Rivages baroques

Avec son sixième album, Shearwater reste fidèle
à sa ligne aussi épurée que singulière.

Jacques Vincent  • 11 mars 2010 abonné·es

En anglais, un shearwater est un puffin, un oiseau marin proche de l’albatros, et ce n’est pas un hasard si le groupe de Jonathan Meiburg a choisi de s’affubler d’un nom de volatile. La raison tient à la passion de son leader pour l’ornithologie, domaine dans lequel il est d’ailleurs diplômé. Meiburg a fondé Shearwater avec Will Sheff, son partenaire dans Okkervil River, en menant d’abord un projet parallèle avant d’y consacrer tout son temps et d’abandonner son premier groupe, que son comparse est retourné diriger seul.

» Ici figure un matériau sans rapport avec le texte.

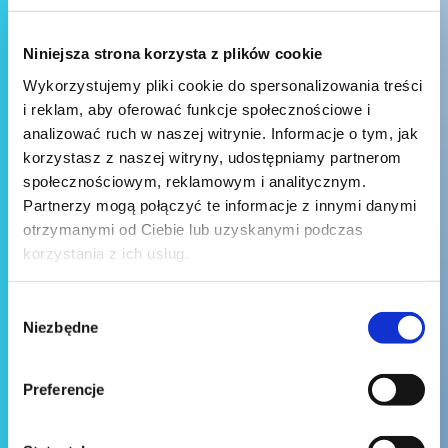
Niniejsza strona korzysta z plików cookie
Wykorzystujemy pliki cookie do spersonalizowania treści
i reklam, aby oferować funkcje społecznościowe i
analizować ruch w naszej witrynie. Informacje o tym, jak
korzystasz z naszej witryny, udostępniamy partnerom
społecznościowym, reklamowym i analitycznym.
Partnerzy mogą połączyć te informacje z innymi danymi
otrzymanymi od Ciebie lub uzyskanymi podczas
korzystania z ich usług.
Wybór
Niezbędne
zgody
Preferencje
Wyślij wiadomość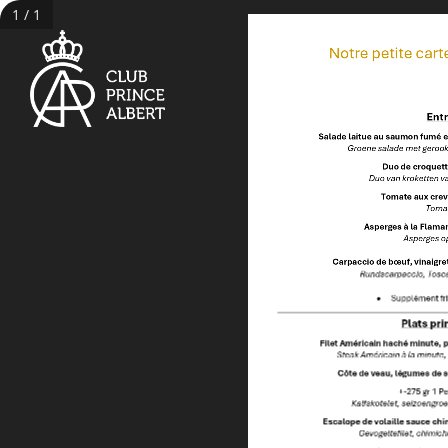
1 / 1
Notre petite cart
Ent
Salade
l
aitue au saumon fumé e
Groene salade met gerook
Duo de 
c
roquett
Duo van kroket
ten
v
Tomate 
aux 
c
rev
Toma
Asperges à la 
F
lama
Asperges o
Carpaccio de 
bœuf
, vinaigre
Rundscarpaccio, 
T
osca
•
Suppl
é
ment fr
Plats pri
Filet 
Américain haché minute,
p
Steak 
Américain à la minute
,
Côte de veau, légumes
de 
+
-
275
gr 1 
P
e
Kalfskotelet, 
seizoen
groe
Escalope de volaille sauce ch
Gevogeltefilet, chimich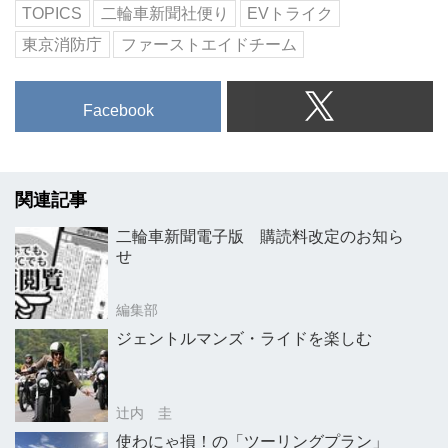
TOPICS
二輪車新聞社便り
EVトライク
東京消防庁
ファーストエイドチーム
Facebook
関連記事
二輪車新聞電子版 購読料改定のお知ら
せ
編集部
ジェントルマンズ・ライドを楽しむ
辻内 圭
使わにゃ損！の「ツーリングプラン」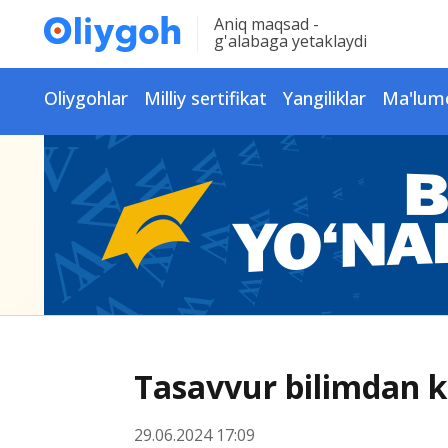
Aniq maqsad -
g'alabaga yetaklaydi
Oliygohlar
Milliy sertifikat
Yangiliklar
Ma'lum
Tasavvur bilimdan 
29.06.2024 17:09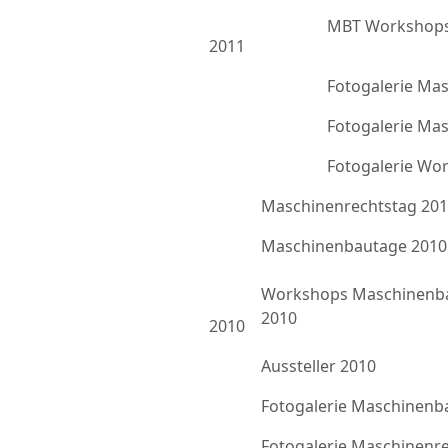
MBT Workshops
2011
Fotogalerie Ma
Fotogalerie Ma
Fotogalerie Wo
Maschinenrechtstag 20
Maschinenbautage 2010
Workshops Maschinenb
2010
2010
Aussteller 2010
Fotogalerie Maschinenb
Fotogalerie Maschinenr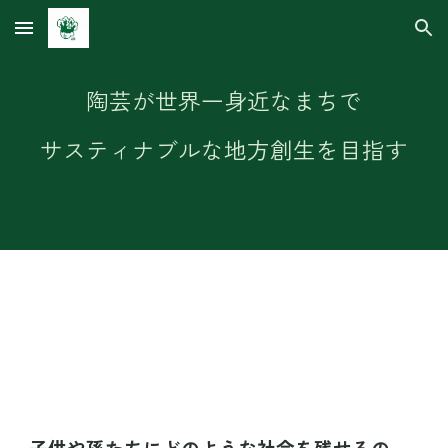
Skip to main content
Skip to navigation
陶芸が世界一身近なまちで
サスティナブルな地方創生を目指す
子供や孫たちにどのような社会を残せるの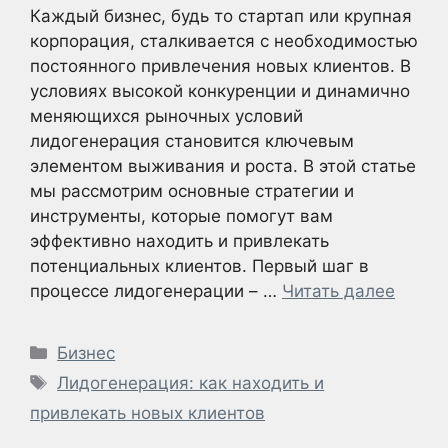
Каждый бизнес, будь то стартап или крупная
корпорация, сталкивается с необходимостью
постоянного привлечения новых клиентов. В
условиях высокой конкуренции и динамично
меняющихся рыночных условий
лидогенерация становится ключевым
элементом выживания и роста. В этой статье
мы рассмотрим основные стратегии и
инструменты, которые помогут вам
эффективно находить и привлекать
потенциальных клиентов. Первый шаг в
процессе лидогенерации – …
Читать далее
Рубрики
Бизнес
Метки
Лидогенерация: как находить и
привлекать новых клиентов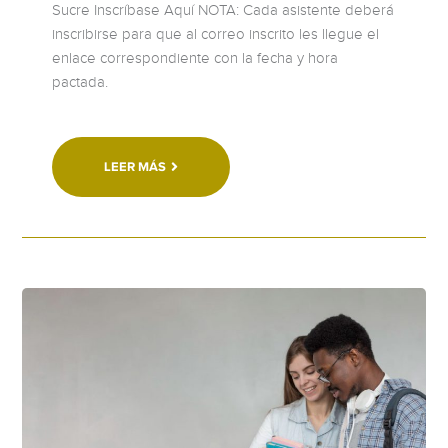
Sucre Inscríbase Aquí NOTA: Cada asistente deberá
inscribirse para que al correo inscrito les llegue el
enlace correspondiente con la fecha y hora
pactada.
LEER MÁS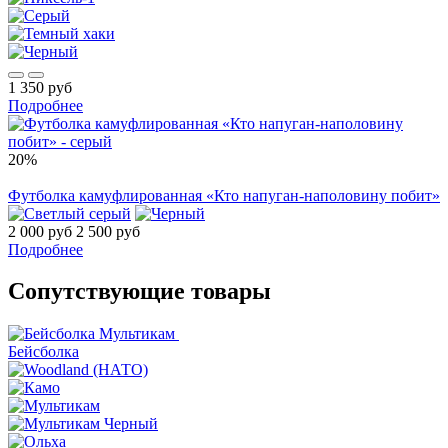
1 350 руб
Подробнее
20%
Футболка камуфлированная «Кто напуган-наполовину побит»
2 000 руб
2 500 руб
Подробнее
Сопутствующие товары
Бейсболка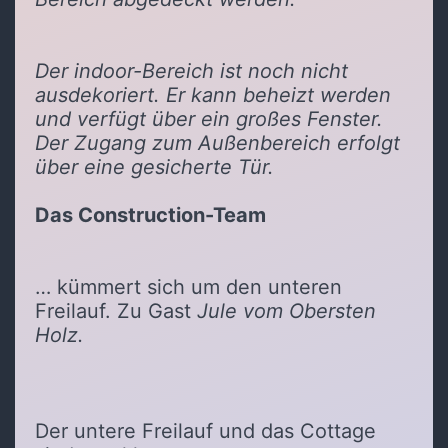
Der indoor-Bereich ist noch nicht
ausdekoriert. Er kann beheizt werden
und verfügt über ein großes Fenster.
Der Zugang zum Außenbereich erfolgt
über eine gesicherte Tür.
Das Construction-Team
… kümmert sich um den unteren
Freilauf. Zu Gast
Jule vom Obersten
Holz.
Der untere Freilauf und das Cottage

La première écoute évoque la résurgence d’un passé progressif seventies, moins dans un décalque précis que dans une démarche personnelle qui le démarque de la production actuelle. Une nuance, toutefois : si la vague progressive affichait souvent des tendances symphoniques, la voix de Meiburg, élément central de sa musique, orienterait plutôt vers des rivages baroques. Une voix d’une extraordinaire pureté, qui s’exprime la plupart du temps dans une sorte de recueillement presque mystique. Chez Shearwater, les explosions sont aussi rares et courtes que puissantes.

Pour le reste, la pureté n’est pas le souci principal de la musique, qui accueille volontiers larsen, grincements et autres stridences. Si pureté il y a, c’est celle née de l’effacement de tout élément inutile. On parlera plutôt d’épure pour évoquer cette trame essentiellement tissée par les instruments à percussion (batterie, xylophone) ou ceux utilisés comme tels (notamment le piano), qui entrecroisent des lignes répétitives et obsédantes. S’y niche une poésie aiguë dans laquelle les éléments de la nature ont une place prépondérante : le vent, l’eau, les nuages, la lune surtout.

The Golden Archipelago parle de la vie sur les îles, et cette suite de chansons est comme autant de chapitres d’un journal de bord de Meiburg, qui, pour son travail d’ornithologue, a séjourné dans des endroits comme les Falklands, la Terre de Feu, les Galapagos, Madagascar ou les îles Chatham, au large de la Nouvelle-Zélande. Ces séjours, en tout cas, en ont fourni la matière, loin des décors de rêve, comme le laisse facilement deviner la pochette (tout de même moins empreinte de l’inquiétante étrangeté hitchcockienne de la précédente). Shearwater est en permanence sur le fil du rasoir, et on ne peut qu’espérer qu’il continue de sauvegarder sa singularité, qu’il ne fasse surtout pas école, pour éviter de voir une flopée de suiveurs qui n’auront saisi que l’écume de cette musique unique.